More details, insights, and experiments are available in the paper for any interested reader.
Bonus: Protocol and the notion of Privacy
Privacy is certainly a complex notion expressing itself much differently depending on the context. In protocol design, we may define Privacy as the ability for endpoints following the protocol to express themselves without arbitrary interferences from the medium transporting the protocol information. Therefore, if the design of some protocol successfully leads to its ability to express itself (e.g., through extensions) without arbitrary interferences, we may say that the protocol design has Privacy.
That may sounds strange, but bear with me. In the case of QUIC, Privacy is gained from a set of properties and features: 1) the Frame extensibility allowing up to 2^62 different frame types, 2) Unpredictable randomization of the control information obtained from modern cryptography, and 3) confidentiality obtained from cryptography.
Together, these properties prevent incentives from the medium to interfere with the protocol, and guarantee to endpoints some level of extensibility. So indeed, the QUIC design has some level of Privacy. But careful, this does not mean that the protocol is Privacy-preserving from the user’s perspective. This is a different context! Nonetheless, from the protocol standpoint, being able to resist arbitrary interferences is a basic requirement to eventually support building Privacy-preserving systems for users. This is a breakthrough for a general-purpose transport protocol, and definitely one of the great aspects of QUIC. This is one of the reasons we use QUIC to demonstrate our research, and the reason why we can spin-up clients and servers on the Internet, and experiment with our new QUIC Version and protocol format without any issue.
The notion of Privacy is fundamental for an healthy and functioning society, as we may read in the Universal Declaration of Human Rights (art. 13). Is that surprising to find it equally fundamental for a functioning society made of machines (from a protocol standpoint)? The only difference, in my opinion, is that machines don’t have a right to Privacy.
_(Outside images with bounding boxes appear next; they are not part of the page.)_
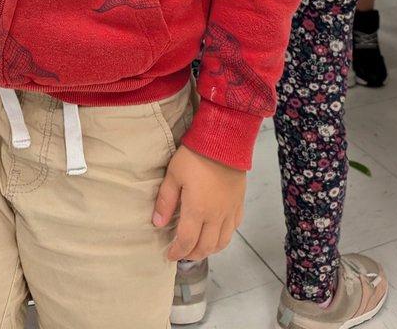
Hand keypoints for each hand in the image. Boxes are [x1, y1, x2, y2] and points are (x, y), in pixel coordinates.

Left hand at [152, 144, 245, 260]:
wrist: (224, 142)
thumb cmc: (195, 157)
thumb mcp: (174, 175)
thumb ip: (166, 201)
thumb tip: (157, 223)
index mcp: (197, 211)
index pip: (187, 241)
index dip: (177, 252)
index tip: (170, 255)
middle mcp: (215, 216)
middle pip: (206, 246)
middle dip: (192, 254)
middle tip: (183, 253)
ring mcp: (229, 211)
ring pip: (222, 242)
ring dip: (209, 249)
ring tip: (199, 247)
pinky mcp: (239, 204)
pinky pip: (234, 228)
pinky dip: (224, 237)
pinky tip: (217, 233)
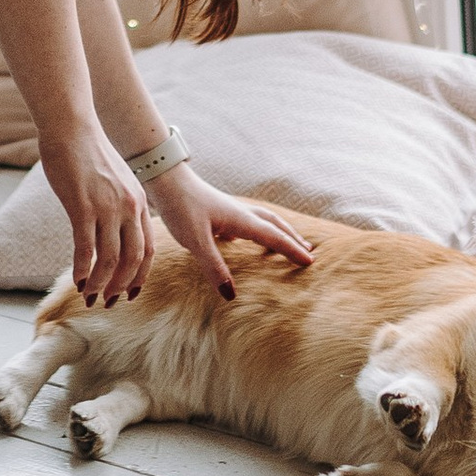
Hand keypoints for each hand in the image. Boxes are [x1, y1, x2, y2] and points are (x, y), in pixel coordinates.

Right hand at [41, 123, 151, 304]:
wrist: (71, 128)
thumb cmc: (87, 152)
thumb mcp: (115, 179)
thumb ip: (119, 203)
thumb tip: (112, 228)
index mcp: (137, 202)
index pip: (146, 248)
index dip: (139, 275)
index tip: (129, 292)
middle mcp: (128, 207)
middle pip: (133, 259)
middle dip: (121, 285)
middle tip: (109, 301)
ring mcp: (106, 208)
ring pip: (109, 259)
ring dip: (100, 283)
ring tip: (90, 296)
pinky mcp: (82, 207)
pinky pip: (86, 248)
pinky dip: (83, 269)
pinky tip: (77, 280)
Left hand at [142, 168, 314, 303]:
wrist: (165, 179)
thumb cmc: (181, 207)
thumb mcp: (196, 242)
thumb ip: (214, 268)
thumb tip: (231, 295)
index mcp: (241, 220)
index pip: (274, 237)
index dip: (292, 250)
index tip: (310, 262)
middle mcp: (240, 212)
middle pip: (275, 224)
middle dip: (292, 238)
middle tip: (308, 252)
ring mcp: (230, 209)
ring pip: (263, 219)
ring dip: (279, 230)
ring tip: (288, 242)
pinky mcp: (218, 209)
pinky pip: (246, 220)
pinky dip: (257, 229)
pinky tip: (246, 237)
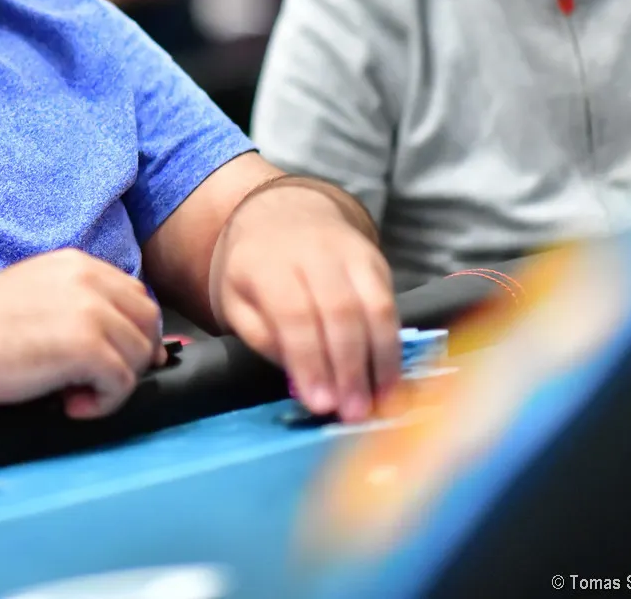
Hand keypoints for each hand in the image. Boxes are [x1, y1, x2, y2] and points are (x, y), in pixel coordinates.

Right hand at [0, 249, 165, 419]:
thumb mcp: (37, 294)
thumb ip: (78, 303)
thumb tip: (122, 339)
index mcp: (76, 263)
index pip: (135, 294)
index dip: (132, 331)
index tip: (114, 359)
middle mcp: (88, 279)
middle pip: (148, 321)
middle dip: (133, 357)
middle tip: (98, 381)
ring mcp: (90, 311)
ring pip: (140, 354)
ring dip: (115, 383)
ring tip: (74, 394)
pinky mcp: (86, 346)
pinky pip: (123, 383)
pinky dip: (103, 404)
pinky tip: (69, 405)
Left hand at [210, 183, 400, 421]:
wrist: (282, 217)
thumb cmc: (256, 272)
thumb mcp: (237, 302)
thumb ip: (263, 338)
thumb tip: (300, 380)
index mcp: (268, 263)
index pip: (294, 313)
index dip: (310, 361)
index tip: (320, 403)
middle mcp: (313, 252)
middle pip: (340, 312)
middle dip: (348, 368)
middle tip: (352, 413)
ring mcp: (350, 253)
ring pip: (374, 308)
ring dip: (380, 362)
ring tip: (378, 404)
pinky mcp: (376, 261)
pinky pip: (391, 306)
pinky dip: (393, 347)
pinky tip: (390, 381)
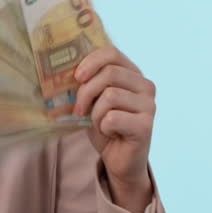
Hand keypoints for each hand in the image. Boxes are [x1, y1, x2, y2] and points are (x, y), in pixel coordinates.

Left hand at [72, 43, 156, 205]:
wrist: (120, 160)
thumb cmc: (106, 127)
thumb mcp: (94, 101)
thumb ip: (88, 83)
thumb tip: (62, 71)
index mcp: (133, 74)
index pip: (112, 52)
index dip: (91, 61)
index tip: (76, 76)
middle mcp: (146, 86)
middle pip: (109, 73)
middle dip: (86, 91)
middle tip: (78, 109)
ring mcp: (149, 106)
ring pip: (110, 96)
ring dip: (95, 113)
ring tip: (98, 124)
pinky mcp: (146, 125)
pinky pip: (113, 118)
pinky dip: (103, 127)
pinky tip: (109, 133)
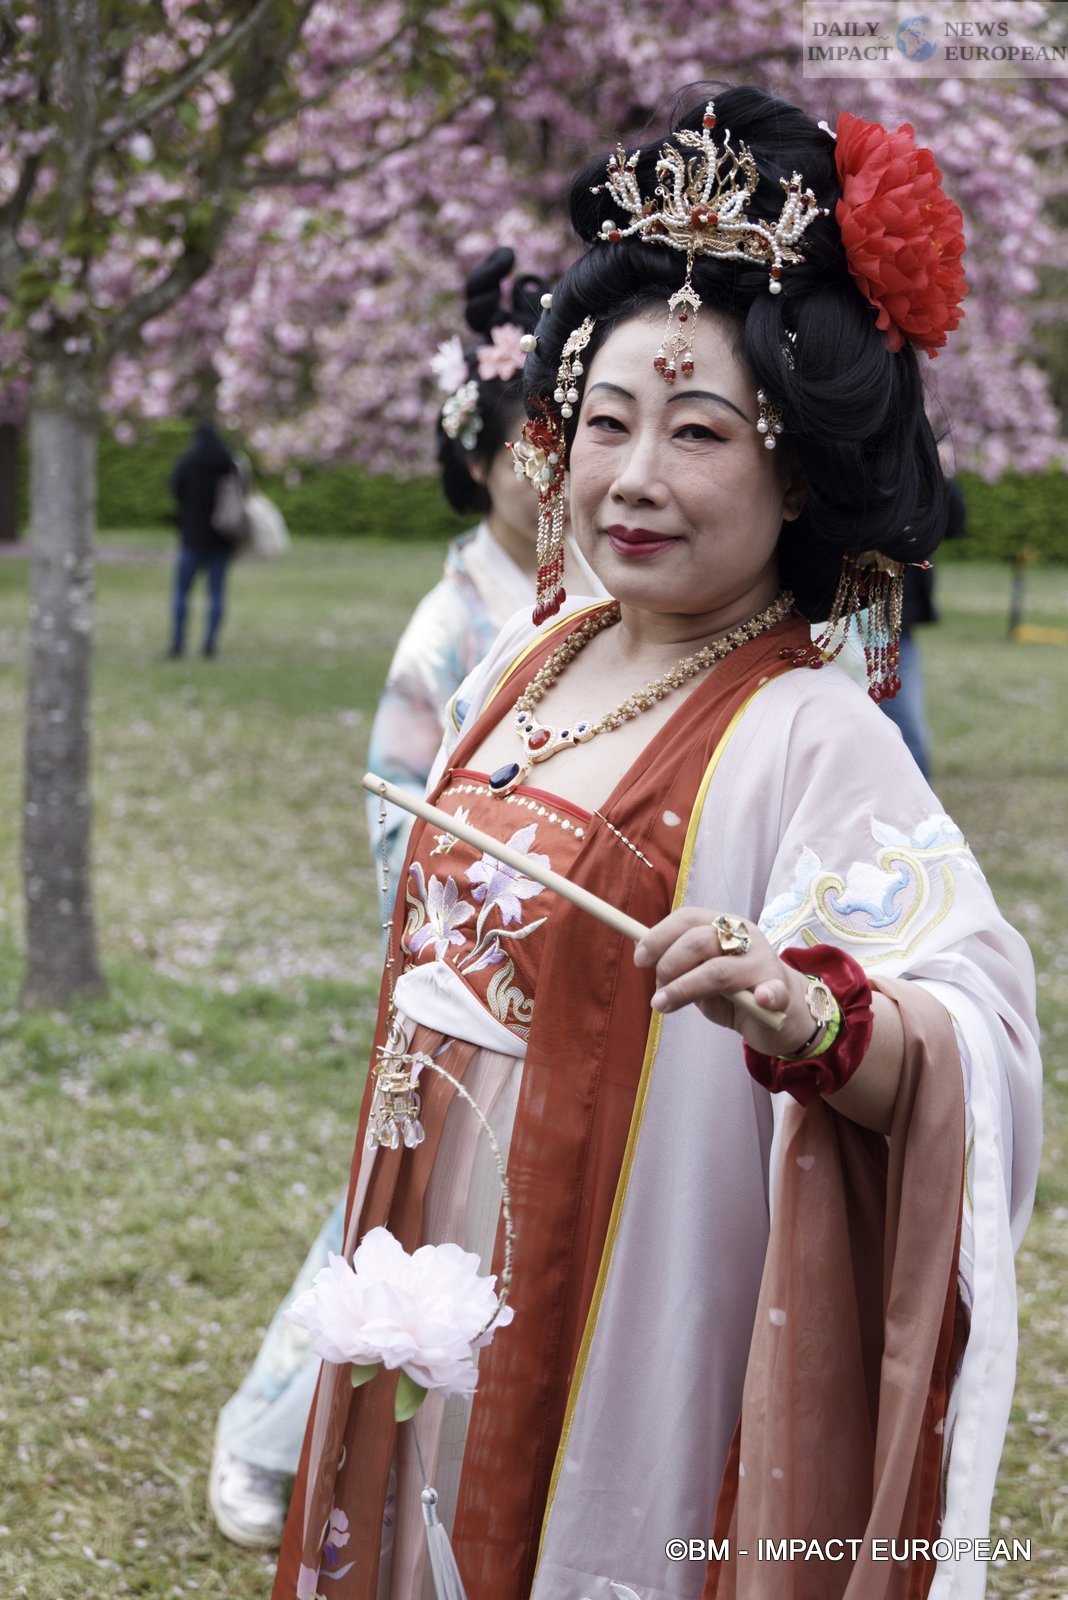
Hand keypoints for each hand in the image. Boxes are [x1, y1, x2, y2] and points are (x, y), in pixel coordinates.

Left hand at [633, 907, 815, 1056]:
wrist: (785, 1014)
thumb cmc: (737, 992)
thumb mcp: (703, 976)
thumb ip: (681, 966)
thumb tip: (644, 955)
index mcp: (725, 926)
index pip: (688, 917)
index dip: (659, 936)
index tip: (639, 959)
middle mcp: (746, 938)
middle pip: (699, 940)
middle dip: (668, 965)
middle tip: (657, 991)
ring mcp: (764, 963)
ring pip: (719, 971)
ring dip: (684, 989)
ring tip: (662, 1006)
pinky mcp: (782, 993)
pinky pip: (772, 990)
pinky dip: (766, 994)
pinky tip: (759, 1000)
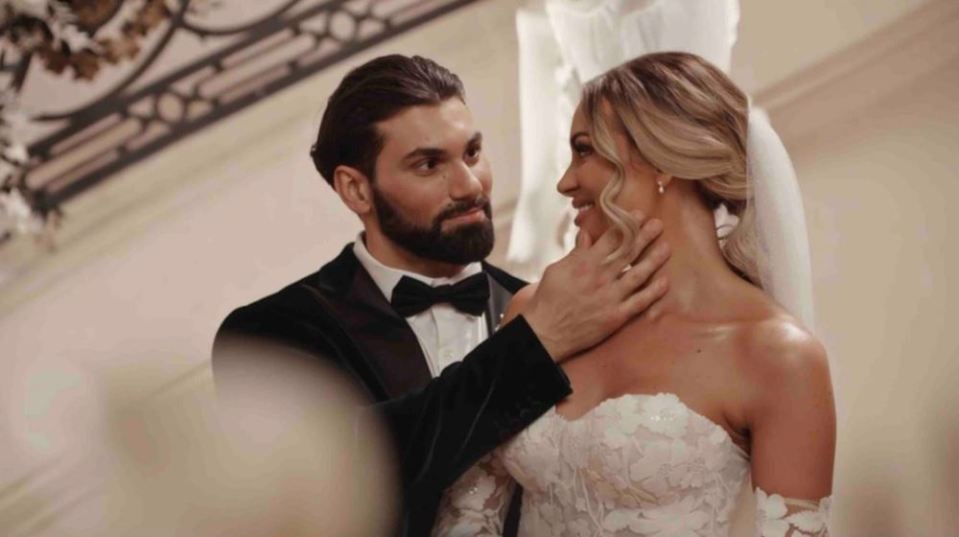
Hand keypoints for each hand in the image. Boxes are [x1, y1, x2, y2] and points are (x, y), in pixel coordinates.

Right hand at [523, 213, 669, 360]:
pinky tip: (664, 282)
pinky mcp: (615, 316)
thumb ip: (576, 252)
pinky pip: (639, 302)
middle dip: (645, 236)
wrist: (545, 332)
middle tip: (658, 224)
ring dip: (654, 260)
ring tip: (666, 247)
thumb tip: (587, 234)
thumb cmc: (548, 300)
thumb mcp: (557, 270)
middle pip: (628, 252)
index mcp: (585, 263)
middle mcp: (600, 277)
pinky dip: (653, 292)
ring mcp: (610, 297)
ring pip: (638, 274)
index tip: (638, 215)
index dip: (627, 225)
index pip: (611, 238)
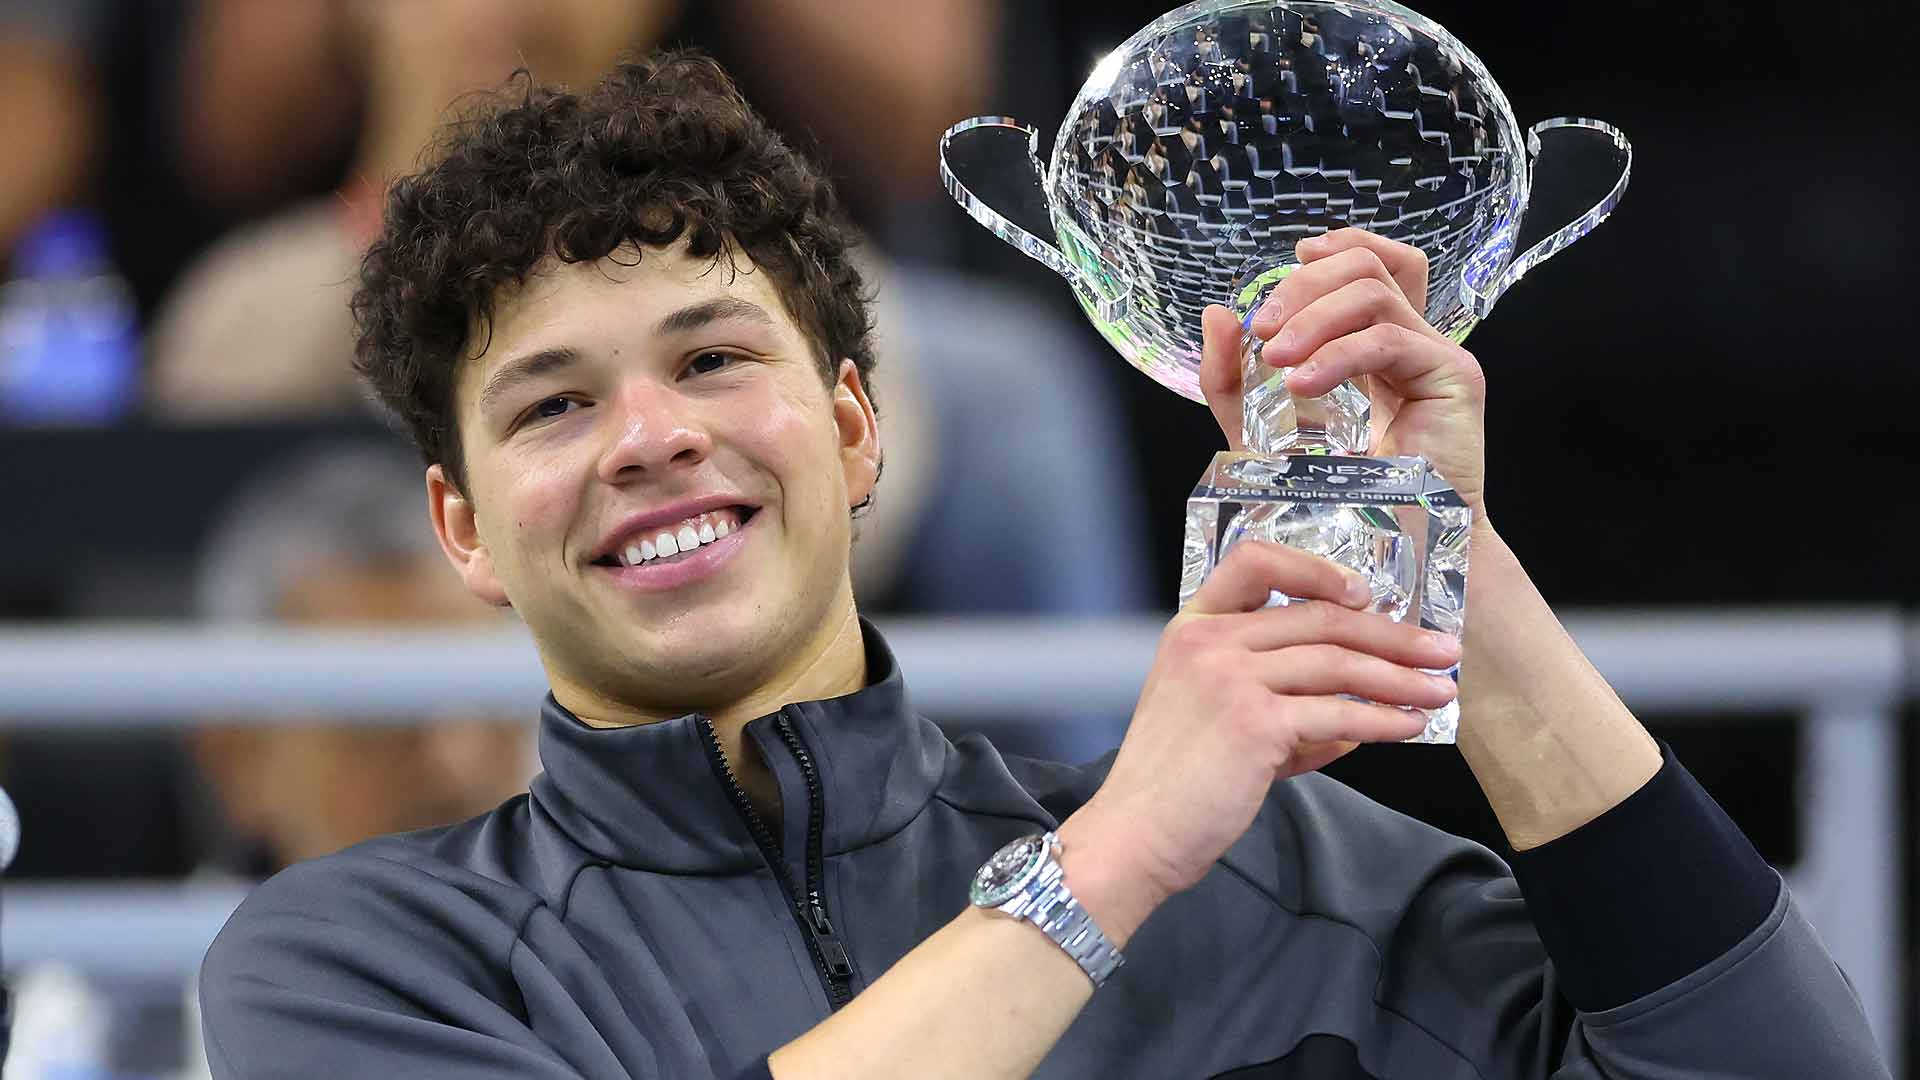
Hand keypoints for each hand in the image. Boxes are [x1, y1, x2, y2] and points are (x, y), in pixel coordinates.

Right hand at [1063, 540, 1461, 931]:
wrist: (1136, 834)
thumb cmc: (1171, 785)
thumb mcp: (1212, 720)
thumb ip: (1277, 708)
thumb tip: (1351, 720)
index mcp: (1193, 629)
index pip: (1255, 564)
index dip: (1315, 570)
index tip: (1362, 592)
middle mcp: (1209, 642)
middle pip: (1319, 617)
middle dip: (1392, 634)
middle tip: (1441, 649)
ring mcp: (1229, 678)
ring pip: (1338, 662)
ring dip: (1401, 677)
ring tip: (1440, 690)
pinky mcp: (1254, 722)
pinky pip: (1338, 713)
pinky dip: (1382, 720)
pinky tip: (1408, 727)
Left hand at [1197, 228, 1488, 515]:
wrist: (1390, 552)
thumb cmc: (1337, 498)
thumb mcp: (1263, 431)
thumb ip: (1234, 379)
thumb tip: (1218, 314)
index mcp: (1376, 344)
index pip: (1371, 262)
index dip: (1334, 247)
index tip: (1288, 265)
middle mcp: (1411, 341)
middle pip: (1367, 265)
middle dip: (1305, 285)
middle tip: (1262, 330)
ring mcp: (1437, 354)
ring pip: (1374, 290)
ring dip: (1314, 315)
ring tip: (1278, 362)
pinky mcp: (1454, 377)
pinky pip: (1389, 339)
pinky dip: (1339, 354)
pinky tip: (1303, 384)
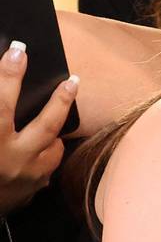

For now.. Until a real breakthrough happens in Machine Learning research, but let’s keep nightmares for the night.
Bonus2: this blogpost is accessible with VReverso!
The TCP/IP webserver is configured to send a HTTP alt-svc header indicating that this page may be fetched on port 4433 using HTTP/3. If you refresh on a modern browser, it should negotiate a QUIC connection and use HTTP/3 on QUIC v1.
If you want to try out HTTP/3 with VReverso, you may clone and compile quiceh:
git clone --recursive https://github.com/frochet/quiceh.git
cd quiceh
cargo build --release
./target/release/quiceh-client --wire-version 00791097 -- https://reverso.info.unamur.be:4433
The current wire code for this QUIC protocol is 0x00791097. This command will negotiate a QUIC connection using VReverso, then send a GET request and evetually write the GET response to stdout.